Hi mentors,
I have a stupid question to ask but I can’t figure out why we need tree ensembles other than single decision tree. According to Andrew, a single decision tree is not robost since small change in training data significantly affects the model’s structure. But let’s say ideally if both the old model & the new one works similarily on test set, why would the difference in model structure matter?
Thanks for your assistance in advance 
and course link in case:
Using multiple decision trees | Coursera
With one tree you only have one path from top to bottom to find an output.
For the ensemble you have many trees each seeing different data and for the output it can be majority voting from trees or average output of all of them (for regression problems).
Thus having many trees instead of one provides more robustness (generalization) and also generally more accuracy.
Thanks for the explaination!
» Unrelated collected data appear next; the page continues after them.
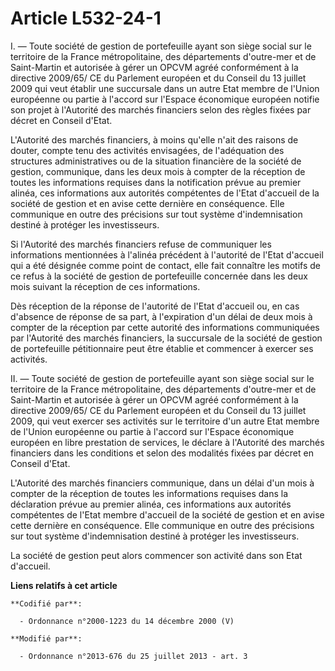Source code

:# Article L532-24-1

I. ― Toute société de gestion de portefeuille ayant son siège social sur le territoire de la France métropolitaine, des
départements d'outre-mer et de Saint-Martin et autorisée à gérer un      OPCVM agréé conformément à la directive 2009/65/ CE
du Parlement européen et du Conseil du 13 juillet 2009 qui veut établir une succursale dans un autre Etat membre de l'Union
européenne ou partie à l'accord sur l'Espace économique européen notifie son projet à l'Autorité des marchés financiers selon
des règles fixées par décret en Conseil d'Etat. 

L'Autorité des marchés financiers, à moins qu'elle n'ait des raisons de douter, compte tenu des activités envisagées, de
l'adéquation des structures administratives ou de la situation financière de la société de gestion, communique, dans les deux
mois à compter de la réception de toutes les informations requises dans la notification prévue au premier alinéa, ces
informations aux autorités compétentes de l'Etat d'accueil de la société de gestion et en avise cette dernière en
conséquence. Elle communique en outre des précisions sur tout système d'indemnisation destiné à protéger les investisseurs. 

Si l'Autorité des marchés financiers refuse de communiquer les informations mentionnées à l'alinéa précédent à l'autorité de
l'Etat d'accueil qui a été désignée comme point de contact, elle fait connaître les motifs de ce refus à la société de
gestion de portefeuille concernée dans les deux mois suivant la réception de ces informations. 

Dès réception de la réponse de l'autorité de l'Etat d'accueil ou, en cas d'absence de réponse de sa part, à l'expiration d'un
délai de deux mois à compter de la réception par cette autorité des informations communiquées par l'Autorité des marchés
financiers, la succursale de la société de gestion de portefeuille pétitionnaire peut être établie et commencer à exercer ses
activités. 

II. ― Toute société de gestion de portefeuille ayant son siège social sur le territoire de la France métropolitaine, des
départements d'outre-mer et de Saint-Martin et autorisée à gérer un      OPCVM agréé conformément à la directive 2009/65/ CE
du Parlement européen et du Conseil du 13 juillet 2009, qui veut exercer ses activités sur le territoire d'un autre Etat
membre de l'Union européenne ou partie à l'accord sur l'Espace économique européen en libre prestation de services, le
déclare à l'Autorité des marchés financiers dans les conditions et selon des modalités fixées par décret en Conseil d'Etat. 

L'Autorité des marchés financiers communique, dans un délai d'un mois à compter de la réception de toutes les informations
requises dans la déclaration prévue au premier alinéa, ces informations aux autorités compétentes de l'Etat membre d'accueil
de la société de gestion et en avise cette dernière en conséquence. Elle communique en outre des précisions sur tout système
d'indemnisation destiné à protéger les investisseurs. 

La société de gestion peut alors commencer son activité dans son Etat d'accueil.

**Liens relatifs à cet article**

	**Codifié par**:

	  - Ordonnance n°2000-1223 du 14 décembre 2000 (V)

	**Modifié par**:

	  - Ordonnance n°2013-676 du 25 juillet 2013 - art. 3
I’m now clear with how tree ensemble outperform a single decision tree by training on larger data set.
But still, why can’t we just feed all data to a single decision tree in practice to achieve same level performance with tree ensemble? Is that doing so will introduce high variance to a single decision tree, thus generalization is much more difficult?
Thanks for the time & support 
You have to train, validate and test (with never seen data) so you have to split the dataset in at least 3 portions and then you can validate and test. And it makes more sense to feed as much diverse training data as possible to the model so it can learn more, and that what the forest is trying to do by giving different trees different training data.
Now the time will come to test your model with data that you haven’t even seen yourself.
This is also true. It will overfit.